Livre. Notre vie numérique est une vaste chambre d’écho, où ne se fait entendre qu’un seul point de vue politique. Les algorithmes des réseaux sociaux nous suivent pas à pas et nous recommandent des contenus toujours de la même sensibilité. Difficile alors de pratiquer le pluralisme, essentiel à la démocratie.
Ce discours fait aujourd’hui figure d’évidence, mais le sociologue américain Chris Bail en conteste le sérieux dans son ouvrage Le Prisme des réseaux sociaux. Professeur à l’université Duke (Caroline du Nord), il y dirige le Polarization Lab pour mieux comprendre le tribalisme politique qui touche tout particulièrement les Etats-Unis, et d’autres grandes démocraties. Il a voulu étudier les réseaux sociaux à hauteur d’utilisateurs au travers d’entretiens mais aussi d’expériences pour les soumettre à des points de vue différents des leurs, afin d’observer comment ils réagiraient. Des robots, tels que l’on en trouve sur les réseaux sociaux pour diffuser du contenu, ont ainsi soumis les participants à des messages qui devaient les sortir de leurs chambres d’écho et permettre de voir s’ils allaient modérer leurs opinions, en appréciant davantage les idées des autres.

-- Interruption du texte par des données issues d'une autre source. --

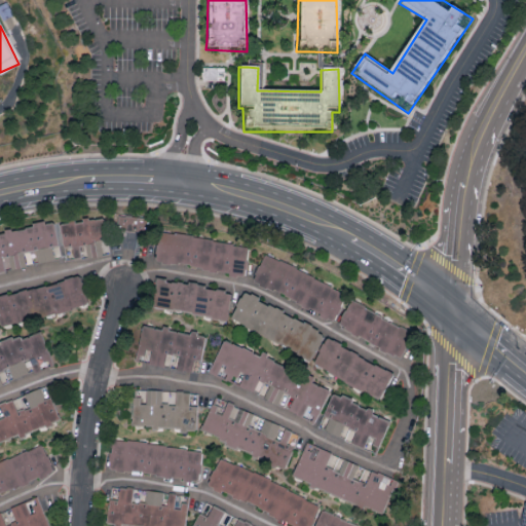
[(137,230),(138,217),(118,216),(117,229),(137,230)]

Chris Bail mène son enquête avec une approche venue des sciences sociales computationnelles, en analysant un très grand nombre de données et d’expériences. Renforcé par de longs entretiens réalisés avec les participants, ce travail de psychologie sociale est riche d’enseignements. Il démontre tout d’abord que, contrairement à ce qui est souvent dit, être exposé à des points de vue adverses ne diminue pas la polarisation, bien au contraire.

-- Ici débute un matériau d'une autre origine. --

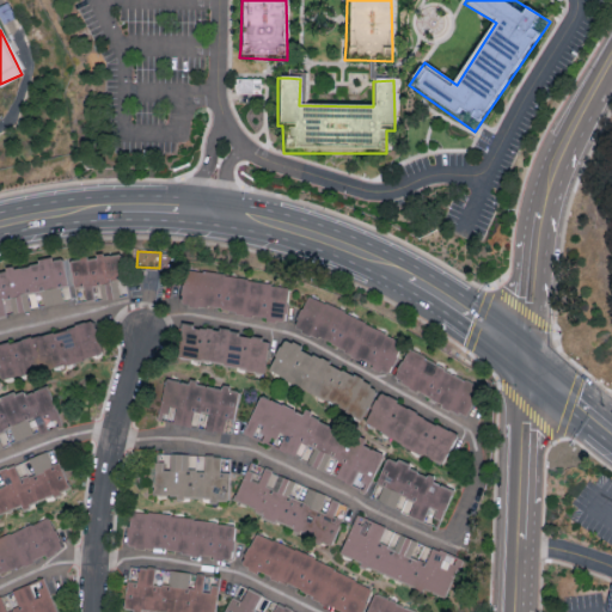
[(121,280),(117,252),(69,258),(73,287),(121,280)]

Plaidoyer pour les sciences sociales
Chris Bail constate plutôt un renforcement des identités politiques construites en ligne. Toute critique contre notre camp est prise comme une attaque, un phénomène que le sociologue explique par le conformisme des réseaux. Cette crispation autour du « qui je suis en ligne » a pour effet de chasser les modérés du Web.
La polarisation observée en ligne serait donc fausse, puisqu’elle ne renvoie pas à un portrait juste de la société, reposant sur des identités sans cesse sur la défensive. La polarisation existe, mais c’est un climat davantage installé par les médias traditionnels, où, selon la recherche, les références aux propos injurieux et au manque de compromis ont doublé entre 2000 et 2012.
Chris Bail esquisse différentes solutions, mais il demeure prudent. Son livre reste avant tout un plaidoyer pour l’apport des sciences sociales dans l’étude des réseaux sociaux afin d’éviter les généralisations infondées. En France, Etienne Ollion, professeur à Polytechnique, participe au renouvellement de la recherche grâce à l’apport des données numériques. Dans la préface, il souligne l’apport de ce livre qui « incarne bien un déplacement produit au cours des quinze dernières années », durant lesquelles les sciences sociales se sont saisies de cette approche innovante pour « étudier parfois autrement, mais aussi parfois mieux, les sociétés ».